Stacey considers. “If you asked me that a year ago, I’d say, ‘No, it’s not going to happen. I’m going to make sure it doesn’t happen.’ Now I don’t know. Now I think it will, I just don’t know when.”
“You think it will? Really?”
“Yeah,” Stacey softly admits.
Monica stops the brush in midair. “You’ve never said that before.”
“I know.” Stacey pauses. “I think I’ve only said it to myself.”

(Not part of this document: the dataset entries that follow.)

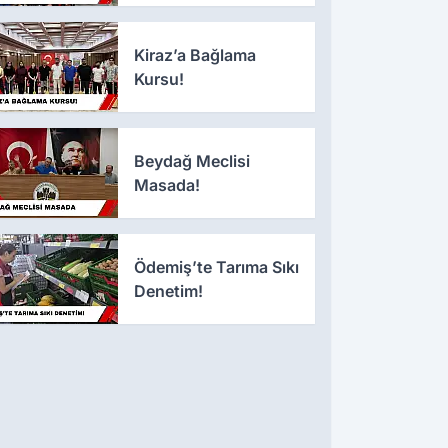
Kiraz’a Bağlama
Kursu!
Beydağ Meclisi
Masada!
Ödemiş’te Tarıma Sıkı
Denetim!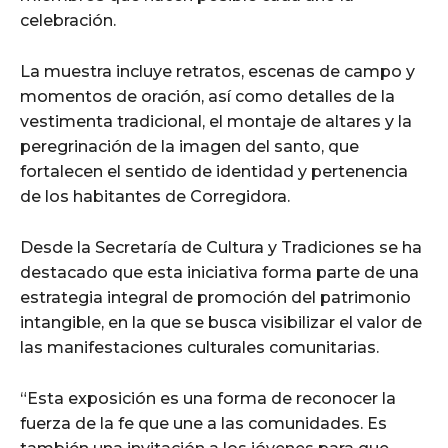
celebración.
La muestra incluye retratos, escenas de campo y
momentos de oración, así como detalles de la
vestimenta tradicional, el montaje de altares y la
peregrinación de la imagen del santo, que
fortalecen el sentido de identidad y pertenencia
de los habitantes de Corregidora.
Desde la Secretaría de Cultura y Tradiciones se ha
destacado que esta iniciativa forma parte de una
estrategia integral de promoción del patrimonio
intangible, en la que se busca visibilizar el valor de
las manifestaciones culturales comunitarias.
“Esta exposición es una forma de reconocer la
fuerza de la fe que une a las comunidades. Es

The music from the rooftop bar of the Americano Hotel thrummed loudly as Stacey crossed through the lounge area and ventured onto the dance floor, peering about expectantly. She looked soft, natural, and age-appropriate in a plum-colored sweater dress, black high-heeled booties, just the right amount of makeup, and her new auburn wig. When she saw her cousin across the room, she stiffened slightly. But her cousin enveloped her in a hug and led her to a back corner where they could talk. “She told me how beautiful I looked,” Stacey would tell us later. “Since we last talked, it seemed like she had educated herself on being transgender. All my nervousness just melted away completely.”
They talked about how different being transgender was from being gay, how it can be much harder on the people around you because you change into someone who can be unrecognizable. They talked about their childhood, their family. And they talked about how Monica was helping Stacey have the courage to live in her own skin. It was long after midnight when they parted ways, though Stacey didn’t want the night to end. After the rush of acceptance, she didn’t want to go back to her hotel alone. She dreaded the moment when she would have to pack Stacey’s things away, not knowing the next time she’d be able to wear them. But she had an early flight to catch, a wife and children she loved to return to. Back in her room, she removed the wig, tucking it back in the box it came in. She took off her dress. She looked at herself for a long moment in the bathroom mirror before, slowly and regretfully, she began washing the makeup off her face.